The refrain is ubiquitous in seminars, workshops, and the discussion sections of quantitative studies. An audience member or reviewer might raise one of the following objections:
- The purported effect/mechanism seems implausible.
- It seems unlikely that your design could detect the effect/mechanism of interest.
- Your estimates are likely biased toward zero.
The common, often enthusiastic retorts are the subject of this essay:
- But shouldn’t that work against me?
- Shouldn’t that make it harder for me to detect an effect?
- Doesn’t that make it all the more likely that I have, in fact, detected a genuine effect?
- Don’t my statistically significant results negate your concern?
In this note, I explain why these retorts are typically not satisfying. As a preview, the answers to these four questions are, respectively, you’re a scientist not a lawyer, yes, no, and no.

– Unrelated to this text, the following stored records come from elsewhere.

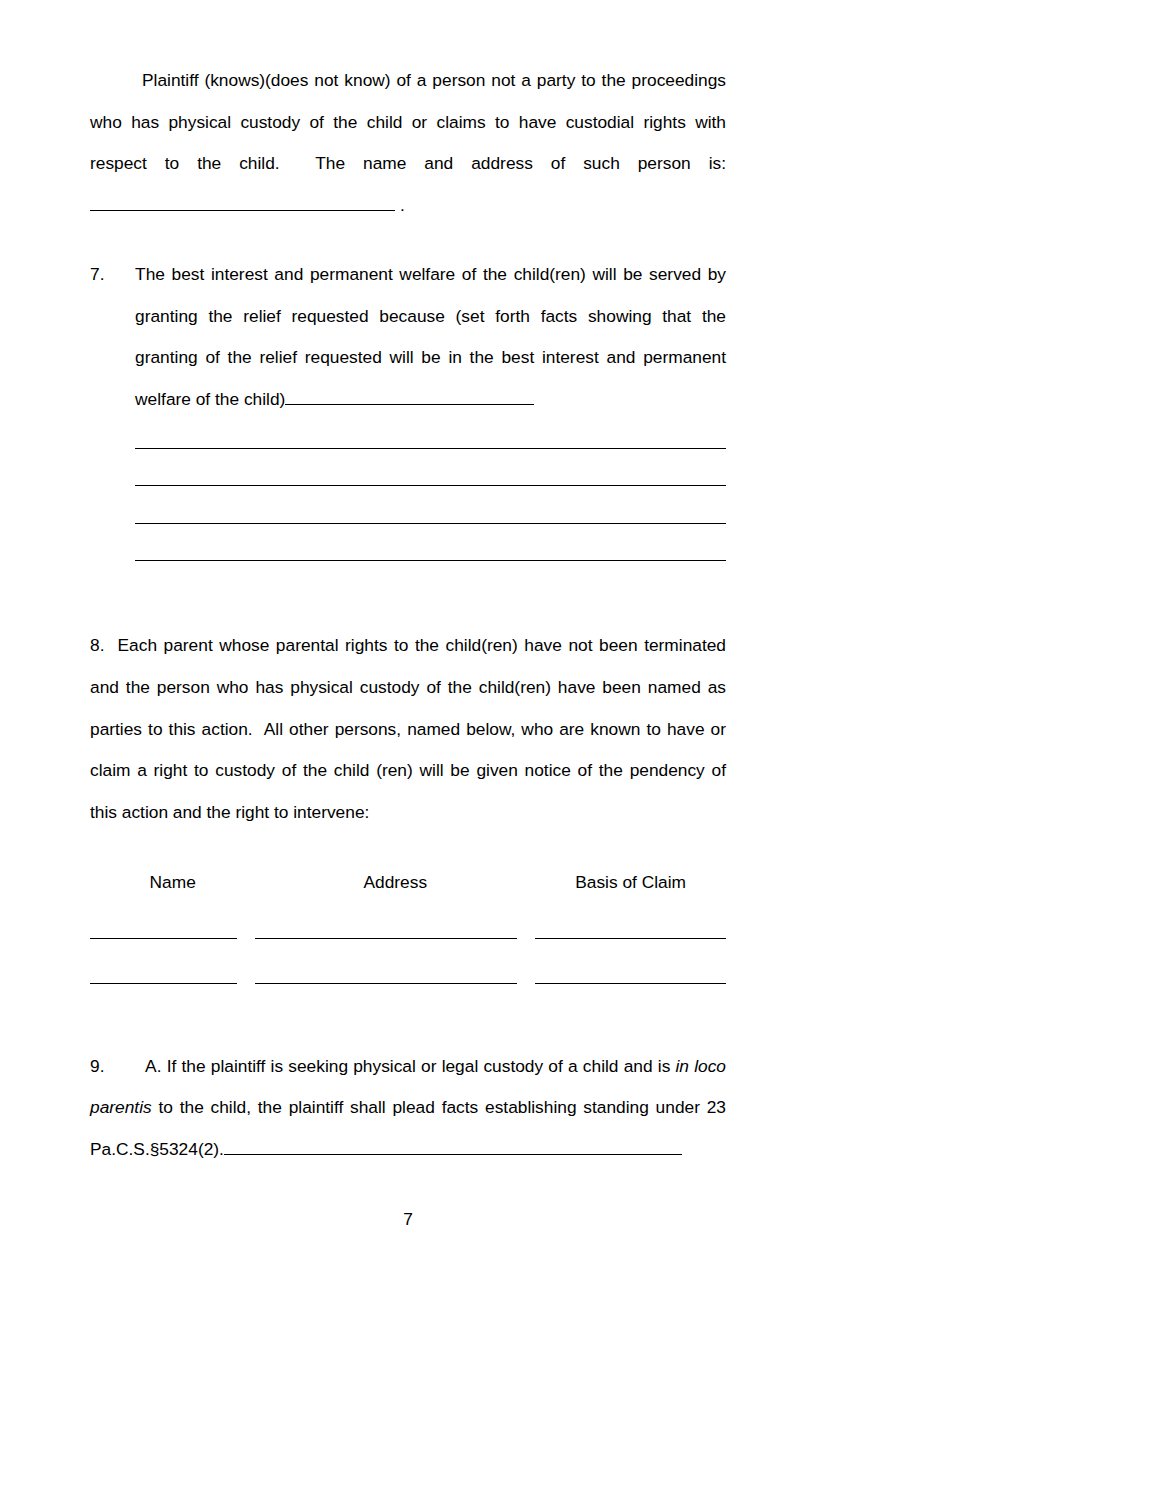Plaintiff (knows)(does not know) of a person not a party to the proceedings who has physical custody of the child or claims to have custodial rights with respect to the child. The name and address of such person is: .
7.
The best interest and permanent welfare of the child(ren) will be served by granting the relief requested because (set forth facts showing that the granting of the relief requested will be in the best interest and permanent welfare of the child)
8. Each parent whose parental rights to the child(ren) have not been terminated and the person who has physical custody of the child(ren) have been named as parties to this action. All other persons, named below, who are known to have or claim a right to custody of the child (ren) will be given notice of the pendency of this action and the right to intervene:
| Name | Address | Basis of Claim |
| --- | --- | --- |
9. A. If the plaintiff is seeking physical or legal custody of a child and is in loco parentis to the child, the plaintiff shall plead facts establishing standing under 23 Pa.C.S.§5324(2).
7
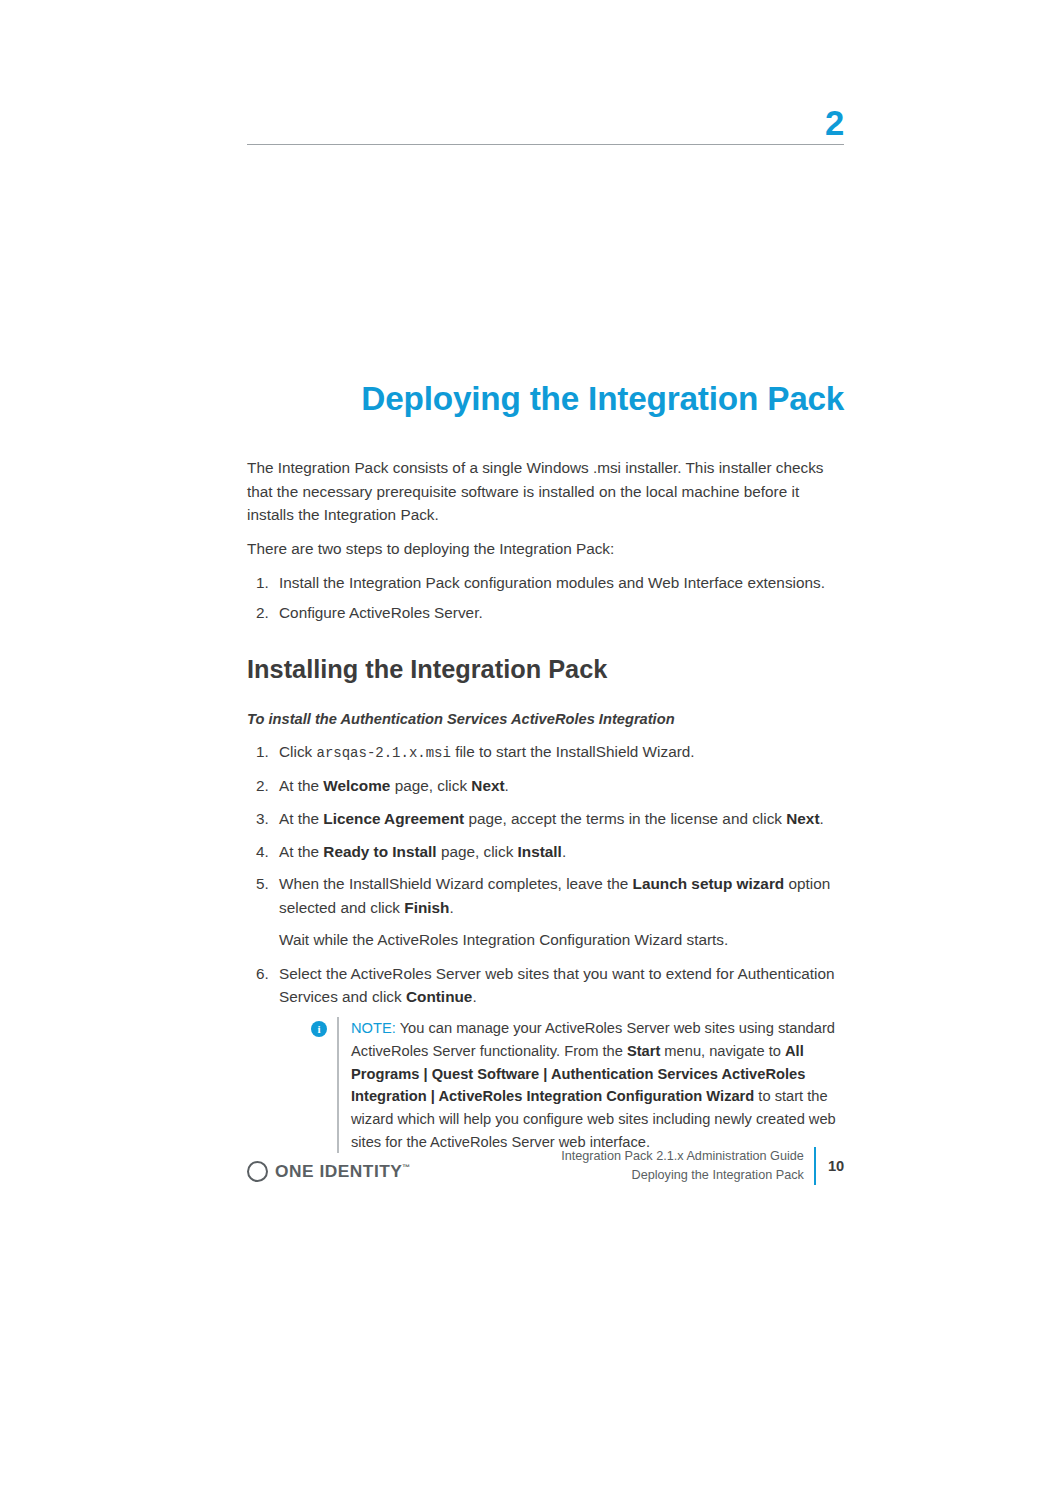2
Deploying the Integration Pack
The Integration Pack consists of a single Windows .msi installer. This installer checks that the necessary prerequisite software is installed on the local machine before it installs the Integration Pack.
There are two steps to deploying the Integration Pack:
Install the Integration Pack configuration modules and Web Interface extensions.
Configure ActiveRoles Server.
Installing the Integration Pack
To install the Authentication Services ActiveRoles Integration
Click arsqas-2.1.x.msi file to start the InstallShield Wizard.
At the Welcome page, click Next.
At the Licence Agreement page, accept the terms in the license and click Next.
At the Ready to Install page, click Install.
When the InstallShield Wizard completes, leave the Launch setup wizard option selected and click Finish.
Wait while the ActiveRoles Integration Configuration Wizard starts.
Select the ActiveRoles Server web sites that you want to extend for Authentication Services and click Continue.
i
NOTE: You can manage your ActiveRoles Server web sites using standard ActiveRoles Server functionality. From the Start menu, navigate to All Programs | Quest Software | Authentication Services ActiveRoles Integration | ActiveRoles Integration Configuration Wizard to start the wizard which will help you configure web sites including newly created web sites for the ActiveRoles Server web interface.
ONE IDENTITY™
Integration Pack 2.1.x Administration Guide
Deploying the Integration Pack
10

For convenience, I’ll refer to the author’s line of argument as the work-against-me defense. The author believes that the surprisingness of her results should make her audience, if anything, even more persuaded by the analysis. The problems with this argument are two-fold. First, because we’re scholars and not activists, we often care about biases in either direction. Underestimating a substantively significant phenomenon could be just as problematic as overestimating a substantively trivial phenomenon. Second, even if we don’t care about substantive effect sizes, Bayes’ rule tells us that more surprising results are also more likely to be wrong. All else equal, the lower the power of the study or the lower our prior beliefs, the lower our posterior beliefs should be conditional upon detecting a positive result. Consistent with the author’s intuition, low power and low prior beliefs make it harder to obtain a positive estimate, but inconsistent with the author’s intuition, this also means that conditional upon obtaining a positive estimate, it’s more likely that we’ve obtained a false positive.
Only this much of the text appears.